# Puzzled how individuals who buy a soccer club can transfer the loans to the Club?



## dewdrop (24 Sep 2010)

This is not a sports question really.

I am puzzled how individuals who buy a soccer club can in some way transfer the loans they incurred to the club. 

I thought  a  company which owned a club could not borrow to give a loan to the purchasers.


----------



## ajapale (25 Sep 2010)

Hi Dewdrop,

this question has puzzled me also. Ive expanded your title - let me know if its ok.

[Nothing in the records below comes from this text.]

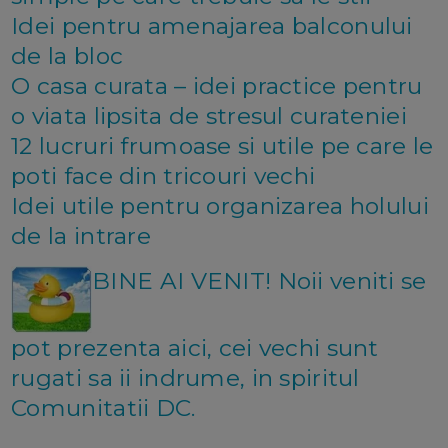
Idei pentru amenajarea balconului
de la bloc
O casa curata – idei practice pentru
o viata lipsita de stresul curateniei
12 lucruri frumoase si utile pe care le
poti face din tricouri vechi
Idei utile pentru organizarea holului
de la intrare
BINE AI VENIT! Noii veniti se
pot prezenta aici, cei vechi sunt
rugati sa ii indrume, in spiritul
Comunitatii DC.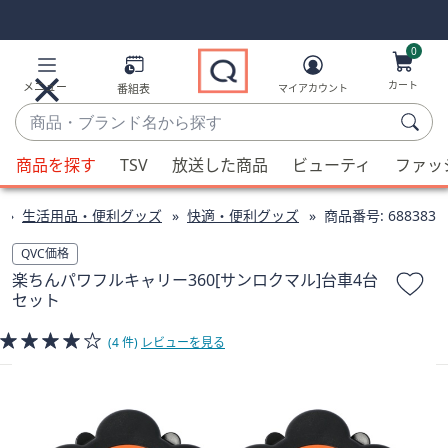
Skip
Skip
Navigation
Navigation
Links
Links2
0
カート
メニュー
番組表
マイアカウント
商
品・
候
ブ
商品を探す
TSV
放送した商品
ビューティ
ファッ
補
ラ
が
ン
生活用品・便利グッズ
快適・便利グッズ
商品番号:
688383
利
ド
用
QVC価格
名
可
楽ちんパワフルキャリー360[サンロクマル]台車4台
か
能
セット
ら
な
探
場
(4 件)
レビューを見る
す
合、
上
下
の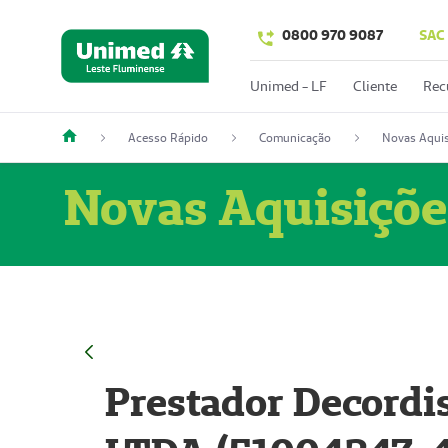
0800 970 9087
SAC
Unimed - LF
Cliente
Rec
Acesso Rápido
Comunicação
Novas Aquis
Novas Aquisiçõe
Prestador Decordi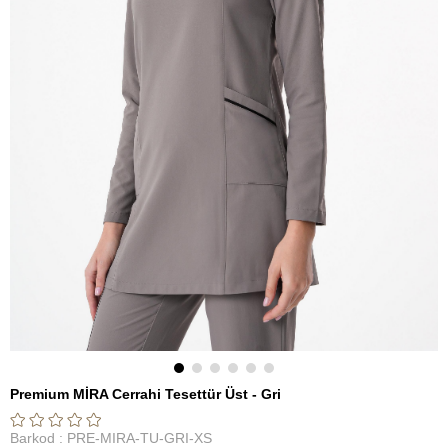
Premium MİRA Cerrahi Tesettür Üst - Gri
Barkod
:
PRE-MIRA-TU-GRI-XS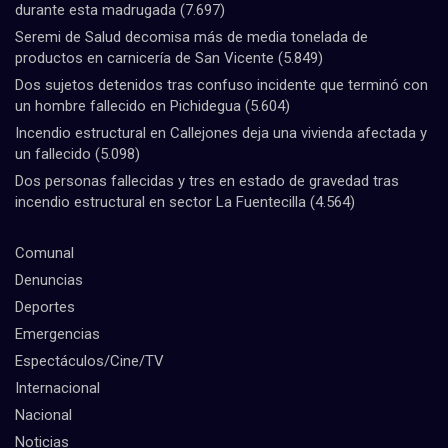
durante esta madrugada
(7.697)
Seremi de Salud decomisa más de media tonelada de
productos en carnicería de San Vicente
(5.849)
Dos sujetos detenidos tras confuso incidente que terminó con
un hombre fallecido en Pichidegua
(5.604)
Incendio estructural en Callejones deja una vivienda afectada y
un fallecido
(5.098)
Dos personas fallecidas y tres en estado de gravedad tras
incendio estructural en sector La Fuentecilla
(4.564)
Comunal
Denuncias
Deportes
Emergencias
Espectáculos/Cine/TV
Internacional
Nacional
Noticias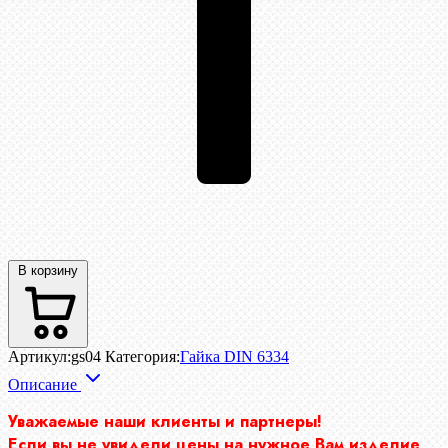
В корзину
Артикул:
gs04
Категория:
Гайка DIN 6334
Описание
Уважаемые наши клиенты и партнеры!
Если вы не увидели цены на нужное Вам изделие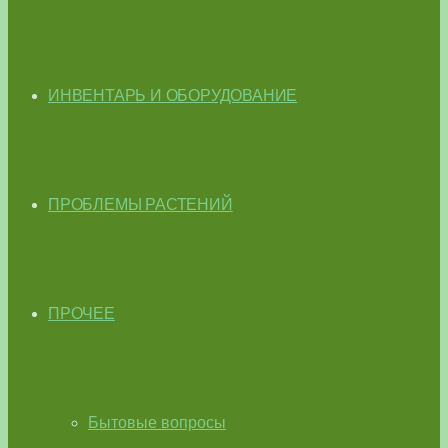
ИНВЕНТАРЬ И ОБОРУДОВАНИЕ
ПРОБЛЕМЫ РАСТЕНИЙ
ПРОЧЕЕ
Бытовые вопросы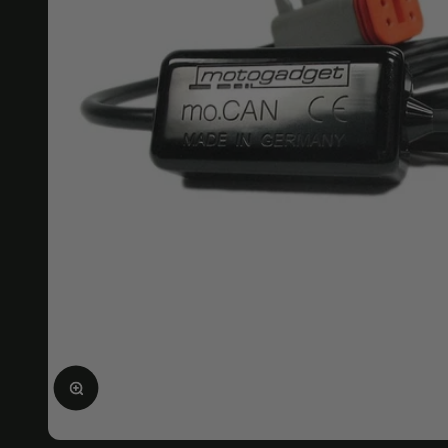
Agrandir l'image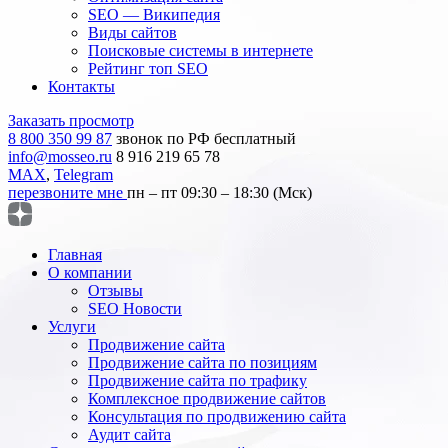
SEO — Википедия
Виды сайтов
Поисковые системы в интернете
Рейтинг топ SEO
Контакты
Заказать просмотр
8 800 350 99 87
звонок по РФ бесплатный
info@mosseo.ru
8 916 219 65 78
MAX
,
Telegram
перезвоните мне
пн – пт 09:30 – 18:30 (Мск)
Главная
О компании
Отзывы
SEO Новости
Услуги
Продвижение сайта
Продвижение сайта по позициям
Продвижение сайта по трафику
Комплексное продвижение сайтов
Консультация по продвижению сайта
Аудит сайта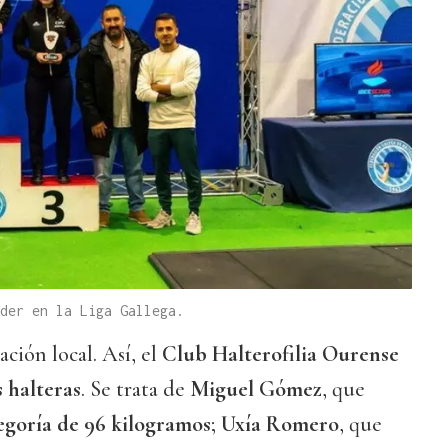
der en la Liga Gallega.
ación local. Así, el
Club Halterofilia Ourense
s halteras
. Se trata de
Miguel Gómez
, que
egoría de 96 kilogramos
;
Uxía Romero
, que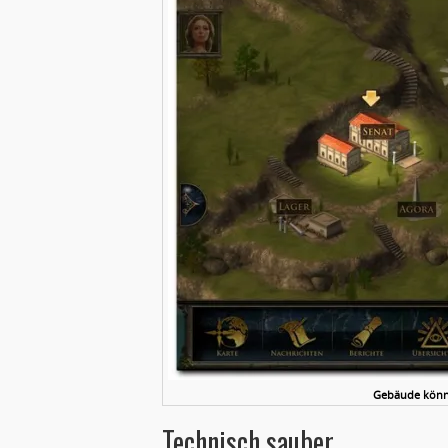
Gebäude könne
Technisch sauber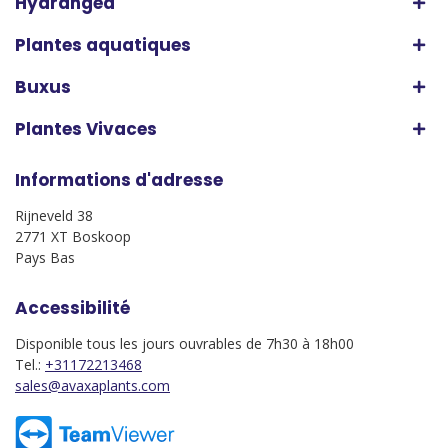
Hydrangea
Plantes aquatiques
Buxus
Plantes Vivaces
Informations d'adresse
Rijneveld 38
2771 XT Boskoop
Pays Bas
Accessibilité
Disponible tous les jours ouvrables de 7h30 à 18h00
Tel.:
+31172213468
sales@avaxaplants.com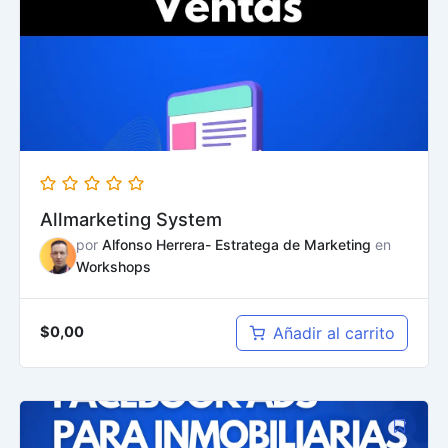
Allmarketing System
por
Alfonso Herrera- Estratega de Marketing
en
Workshops
Añadir al carrito
$
0,00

I think it is something to do with the concept of a "Leveraged Buy Out". Leveraged buyout - Wikipedia.

aj


----------



## dewdrop (25 Sep 2010)

Thanks Ajapale. Title now much better. I worked for 45 years  in a financial institution in Ireland retired l0 years ago and during my working time never heard the word leverage applied to financial transactions. In recent years nearly every financial report includes this term.  Maybe it is one of the causes of ourproblems!


----------



## RMCF (26 Sep 2010)

You a Man Utd fan by any chance?

Or Liverpool !!


----------



## Statler (5 Oct 2010)

The acquisition of the club wll be undertaken by a limited liability company established specifically for the purpose. Individuals will provide equity and the company may also take on debt to finance the acquisition. Assuming your question relates to the UK the following link provides a short note on lenders taking security:
[broken link removed]
Cashflow from the club will be used to sevice debt.

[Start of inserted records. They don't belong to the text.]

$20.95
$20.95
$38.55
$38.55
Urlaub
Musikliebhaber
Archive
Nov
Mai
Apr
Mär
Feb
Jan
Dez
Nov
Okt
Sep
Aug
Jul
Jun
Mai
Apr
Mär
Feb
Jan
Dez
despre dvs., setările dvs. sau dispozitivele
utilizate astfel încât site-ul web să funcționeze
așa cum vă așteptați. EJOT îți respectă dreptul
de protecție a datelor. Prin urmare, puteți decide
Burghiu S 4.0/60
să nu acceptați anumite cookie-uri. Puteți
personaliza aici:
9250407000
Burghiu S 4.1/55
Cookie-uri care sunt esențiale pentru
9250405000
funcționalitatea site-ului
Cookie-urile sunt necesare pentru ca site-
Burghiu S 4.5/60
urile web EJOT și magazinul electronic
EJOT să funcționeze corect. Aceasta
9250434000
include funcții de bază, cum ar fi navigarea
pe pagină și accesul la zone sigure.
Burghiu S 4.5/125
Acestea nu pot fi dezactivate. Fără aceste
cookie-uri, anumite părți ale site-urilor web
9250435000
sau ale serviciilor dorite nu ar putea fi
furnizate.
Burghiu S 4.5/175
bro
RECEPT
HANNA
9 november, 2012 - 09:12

There are other potential aspects to the structure, such as equity being provided via a holding company of the acquiring company to structurally subordinate the claims of equity-holder to those of lenders or a debt push-down for tax purposes, but the idea is essentially as above.


----------



## NorfBank (5 Oct 2010)

dewdrop said:


> Thanks Ajapale. Title now much better. I worked for 45 years  in a financial institution in Ireland retired l0 years ago and during my working time never heard the word leverage applied to financial transactions. In recent years nearly every financial report includes this term.  Maybe it is one of the causes of ourproblems!



A mortgage is basically a leveraged purchase. Leverage is essentially the use of borrowed funds to complete a transaction so although the term may not have been used, leveraged transactions were taking place.


----------